Ahora preside la Comisión Nacional Fiscal de Coparmex y es profesor de la UNAM desde hace 16 años. “Es la parte que me permite conectar todavía con el Juvenal que venía todos los días en camión desde Ecatepec. La educación me permitió cambiar lo que yo nunca esperé que cambiara. Las dos universidades más importantes de este país, la UNAM y el Poli, me transformaron cuando yo ni siquiera tenía un parámetro de vida distinto que me permitiera suponer qué mal vivía. Eso lo descubrí poco a poco. Puedo asegurar que ninguno de mis compañeros de primaria terminó una carrera universitaria”.
El negocio de sus padres cerró cuando el crimen organizado les exigió derecho de piso, hace 12 años. Seis más adelante, Juvenal Lobato recibió una llamada inesperada. Una conocida le pidió que ayudara a su hermana, víctima de violencia doméstica. Se había casado en Estados Unidos. Ahí había tenido un hijo y quería volver a México con el niño. Sabía que él no se dedicaba al derecho familiar ni al internacional, pero después de iniciar un procedimiento penal de guardia y custodia, ningún abogado tomaba el asunto porque era necesario litigarlo en la corte de Los Ángeles, para traer la jurisdicción a México.

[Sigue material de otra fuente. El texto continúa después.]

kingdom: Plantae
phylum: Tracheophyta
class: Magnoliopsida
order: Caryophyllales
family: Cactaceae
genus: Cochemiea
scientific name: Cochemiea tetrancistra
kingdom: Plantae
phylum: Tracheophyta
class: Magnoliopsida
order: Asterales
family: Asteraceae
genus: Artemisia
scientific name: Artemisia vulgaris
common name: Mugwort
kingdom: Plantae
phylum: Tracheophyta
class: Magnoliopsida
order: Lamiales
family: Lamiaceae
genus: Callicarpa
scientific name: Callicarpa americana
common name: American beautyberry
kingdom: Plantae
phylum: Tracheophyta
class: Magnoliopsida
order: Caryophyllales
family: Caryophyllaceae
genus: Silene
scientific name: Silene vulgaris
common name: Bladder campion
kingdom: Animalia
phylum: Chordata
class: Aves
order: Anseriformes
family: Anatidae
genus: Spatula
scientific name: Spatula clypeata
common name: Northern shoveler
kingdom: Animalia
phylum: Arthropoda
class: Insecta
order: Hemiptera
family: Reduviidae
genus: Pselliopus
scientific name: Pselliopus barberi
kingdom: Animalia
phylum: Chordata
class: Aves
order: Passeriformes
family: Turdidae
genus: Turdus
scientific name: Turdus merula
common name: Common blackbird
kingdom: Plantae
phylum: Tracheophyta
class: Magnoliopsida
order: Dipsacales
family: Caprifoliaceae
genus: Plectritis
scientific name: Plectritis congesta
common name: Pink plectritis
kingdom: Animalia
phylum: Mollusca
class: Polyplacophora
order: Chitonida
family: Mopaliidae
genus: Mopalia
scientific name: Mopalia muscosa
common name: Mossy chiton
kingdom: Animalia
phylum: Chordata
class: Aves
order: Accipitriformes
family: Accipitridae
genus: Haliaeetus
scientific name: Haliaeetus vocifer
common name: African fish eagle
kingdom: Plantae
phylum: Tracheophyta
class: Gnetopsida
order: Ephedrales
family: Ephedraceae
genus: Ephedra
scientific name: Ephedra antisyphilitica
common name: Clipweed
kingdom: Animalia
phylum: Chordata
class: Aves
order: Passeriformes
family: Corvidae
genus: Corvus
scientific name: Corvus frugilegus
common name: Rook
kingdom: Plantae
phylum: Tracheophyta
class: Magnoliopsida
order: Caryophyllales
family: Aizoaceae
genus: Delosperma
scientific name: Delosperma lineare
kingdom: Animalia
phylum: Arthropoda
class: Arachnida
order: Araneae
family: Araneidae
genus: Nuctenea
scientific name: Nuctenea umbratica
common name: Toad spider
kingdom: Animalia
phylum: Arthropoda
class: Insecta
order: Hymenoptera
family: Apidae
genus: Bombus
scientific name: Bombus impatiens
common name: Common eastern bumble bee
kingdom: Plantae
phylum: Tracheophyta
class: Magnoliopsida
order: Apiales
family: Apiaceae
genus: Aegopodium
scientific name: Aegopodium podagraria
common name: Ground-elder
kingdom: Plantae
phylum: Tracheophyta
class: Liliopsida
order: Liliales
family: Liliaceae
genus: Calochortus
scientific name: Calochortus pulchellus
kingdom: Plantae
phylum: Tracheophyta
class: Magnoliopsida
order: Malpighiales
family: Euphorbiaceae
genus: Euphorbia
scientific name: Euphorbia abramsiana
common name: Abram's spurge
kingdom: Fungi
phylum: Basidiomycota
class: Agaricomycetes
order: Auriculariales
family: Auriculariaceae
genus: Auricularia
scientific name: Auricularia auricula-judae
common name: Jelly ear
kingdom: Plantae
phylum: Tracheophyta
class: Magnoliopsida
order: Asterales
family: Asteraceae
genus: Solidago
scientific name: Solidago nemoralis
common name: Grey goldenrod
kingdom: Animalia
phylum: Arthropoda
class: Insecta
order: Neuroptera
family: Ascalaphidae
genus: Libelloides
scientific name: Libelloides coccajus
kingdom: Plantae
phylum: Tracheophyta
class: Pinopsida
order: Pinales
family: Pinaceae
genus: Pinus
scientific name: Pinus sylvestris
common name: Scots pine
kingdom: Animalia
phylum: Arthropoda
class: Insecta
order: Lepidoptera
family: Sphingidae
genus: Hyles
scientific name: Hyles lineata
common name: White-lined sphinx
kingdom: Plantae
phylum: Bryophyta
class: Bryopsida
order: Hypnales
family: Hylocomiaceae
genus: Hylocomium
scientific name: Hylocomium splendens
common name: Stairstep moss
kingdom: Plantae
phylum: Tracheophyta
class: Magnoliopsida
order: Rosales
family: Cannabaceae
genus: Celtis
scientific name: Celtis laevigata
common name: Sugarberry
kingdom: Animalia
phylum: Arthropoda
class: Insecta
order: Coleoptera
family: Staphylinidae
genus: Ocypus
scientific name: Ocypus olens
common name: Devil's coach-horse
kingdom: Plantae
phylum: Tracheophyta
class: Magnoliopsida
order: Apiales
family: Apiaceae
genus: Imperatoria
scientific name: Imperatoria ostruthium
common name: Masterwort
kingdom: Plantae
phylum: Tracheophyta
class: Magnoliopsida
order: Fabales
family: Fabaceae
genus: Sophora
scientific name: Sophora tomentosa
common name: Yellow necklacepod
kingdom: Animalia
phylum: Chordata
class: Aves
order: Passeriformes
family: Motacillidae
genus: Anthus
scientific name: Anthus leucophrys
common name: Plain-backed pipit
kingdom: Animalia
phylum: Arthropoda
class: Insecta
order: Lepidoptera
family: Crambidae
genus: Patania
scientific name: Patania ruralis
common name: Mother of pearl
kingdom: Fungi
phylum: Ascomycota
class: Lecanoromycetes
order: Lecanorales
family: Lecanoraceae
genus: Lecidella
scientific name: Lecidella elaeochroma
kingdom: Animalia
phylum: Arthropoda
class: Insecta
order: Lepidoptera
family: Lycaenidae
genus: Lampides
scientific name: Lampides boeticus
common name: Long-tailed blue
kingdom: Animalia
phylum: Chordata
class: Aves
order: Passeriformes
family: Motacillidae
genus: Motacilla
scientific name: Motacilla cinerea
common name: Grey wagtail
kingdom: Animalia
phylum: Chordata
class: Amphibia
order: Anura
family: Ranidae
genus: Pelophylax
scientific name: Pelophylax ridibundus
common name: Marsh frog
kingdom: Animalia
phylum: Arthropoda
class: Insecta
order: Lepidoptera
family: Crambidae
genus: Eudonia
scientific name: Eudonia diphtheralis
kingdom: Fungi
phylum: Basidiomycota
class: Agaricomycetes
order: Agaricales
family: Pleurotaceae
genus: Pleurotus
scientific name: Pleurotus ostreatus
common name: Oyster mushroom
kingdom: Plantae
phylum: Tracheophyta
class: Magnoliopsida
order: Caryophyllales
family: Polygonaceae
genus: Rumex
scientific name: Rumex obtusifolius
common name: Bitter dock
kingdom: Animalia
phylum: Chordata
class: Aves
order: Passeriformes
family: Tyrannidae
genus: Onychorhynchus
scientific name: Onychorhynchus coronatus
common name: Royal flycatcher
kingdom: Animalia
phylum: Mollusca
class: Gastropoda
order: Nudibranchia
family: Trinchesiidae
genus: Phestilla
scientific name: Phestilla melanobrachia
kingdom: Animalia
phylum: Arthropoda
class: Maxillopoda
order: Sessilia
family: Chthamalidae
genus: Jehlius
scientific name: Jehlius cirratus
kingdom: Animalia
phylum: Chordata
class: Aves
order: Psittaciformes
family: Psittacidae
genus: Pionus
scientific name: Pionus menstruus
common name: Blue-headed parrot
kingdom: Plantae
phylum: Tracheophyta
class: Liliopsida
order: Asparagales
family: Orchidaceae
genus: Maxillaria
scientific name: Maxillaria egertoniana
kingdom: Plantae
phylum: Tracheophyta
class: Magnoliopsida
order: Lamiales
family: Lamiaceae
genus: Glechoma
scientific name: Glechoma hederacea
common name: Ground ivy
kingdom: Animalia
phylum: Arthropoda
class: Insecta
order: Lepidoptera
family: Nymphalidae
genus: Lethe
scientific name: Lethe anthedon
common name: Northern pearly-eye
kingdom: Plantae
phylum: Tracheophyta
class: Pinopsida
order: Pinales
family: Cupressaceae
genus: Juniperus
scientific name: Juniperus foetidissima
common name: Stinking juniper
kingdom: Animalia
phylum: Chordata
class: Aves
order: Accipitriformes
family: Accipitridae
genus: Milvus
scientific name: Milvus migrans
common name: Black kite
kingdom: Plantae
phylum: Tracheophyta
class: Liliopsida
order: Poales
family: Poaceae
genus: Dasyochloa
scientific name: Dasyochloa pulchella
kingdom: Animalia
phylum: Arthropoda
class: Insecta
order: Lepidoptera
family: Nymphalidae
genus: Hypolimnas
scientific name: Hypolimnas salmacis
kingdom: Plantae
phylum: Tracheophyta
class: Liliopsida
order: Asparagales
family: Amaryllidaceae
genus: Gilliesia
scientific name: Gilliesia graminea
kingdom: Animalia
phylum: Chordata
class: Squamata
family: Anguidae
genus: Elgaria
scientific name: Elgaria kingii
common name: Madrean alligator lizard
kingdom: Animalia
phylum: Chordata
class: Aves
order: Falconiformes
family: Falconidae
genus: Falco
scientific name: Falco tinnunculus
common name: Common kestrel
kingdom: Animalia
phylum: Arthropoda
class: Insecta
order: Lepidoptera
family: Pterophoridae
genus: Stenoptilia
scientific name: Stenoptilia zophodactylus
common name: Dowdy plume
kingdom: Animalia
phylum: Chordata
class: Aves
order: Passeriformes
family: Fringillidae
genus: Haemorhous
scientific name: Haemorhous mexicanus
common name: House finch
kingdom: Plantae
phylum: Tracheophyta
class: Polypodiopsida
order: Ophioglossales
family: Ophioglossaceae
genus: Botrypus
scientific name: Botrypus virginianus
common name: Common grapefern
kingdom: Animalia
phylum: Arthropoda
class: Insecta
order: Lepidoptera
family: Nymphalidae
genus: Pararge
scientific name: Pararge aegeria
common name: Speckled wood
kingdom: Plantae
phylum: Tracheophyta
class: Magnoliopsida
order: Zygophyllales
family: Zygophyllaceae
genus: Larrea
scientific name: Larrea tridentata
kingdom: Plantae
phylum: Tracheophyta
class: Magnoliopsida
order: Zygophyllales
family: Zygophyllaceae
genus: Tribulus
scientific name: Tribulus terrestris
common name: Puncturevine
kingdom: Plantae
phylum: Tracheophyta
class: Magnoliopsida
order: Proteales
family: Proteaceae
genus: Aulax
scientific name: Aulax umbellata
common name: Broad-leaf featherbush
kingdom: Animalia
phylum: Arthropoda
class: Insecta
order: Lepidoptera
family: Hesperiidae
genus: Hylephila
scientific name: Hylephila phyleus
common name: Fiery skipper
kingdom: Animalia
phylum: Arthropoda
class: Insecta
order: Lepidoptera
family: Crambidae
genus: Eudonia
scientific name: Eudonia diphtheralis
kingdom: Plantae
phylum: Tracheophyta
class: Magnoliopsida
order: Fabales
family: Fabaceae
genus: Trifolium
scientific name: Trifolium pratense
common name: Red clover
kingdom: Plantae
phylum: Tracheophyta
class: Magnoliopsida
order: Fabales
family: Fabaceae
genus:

Juvenal Lobato tomó el caso en México y se encargó de la demanda en nuestro país, pero ella, le advirtió el abogado, tendría que defenderse sola. “Le dije que se aventara la serie de Good Wife porque ella iba a ser su propia abogada. Yo estaba detrás del barandal porque no podía ejercer allá. Sólo la guie a lo largo del procedimiento. Nos la jugamos así. Al final, todo salió muy bien”.
Juvenal Lobato se casó con la mujer que defendió. Viven juntos con Sebastián, hijo de ella al principio, hijo de ambos hoy. El niño recién cumplió ocho años, y visita regularmente a su padre biológico en Estados Unidos.
La pareja descartó tener un hijo en común porque el corazón de ella se aloja del lado derecho del tórax. El embarazo sería de muy alto riesgo.
“Sebastián es el amor de mi vida. El embarazo de él milagrosamente salió bien, pero jamás pondría en riesgo a mi esposa”.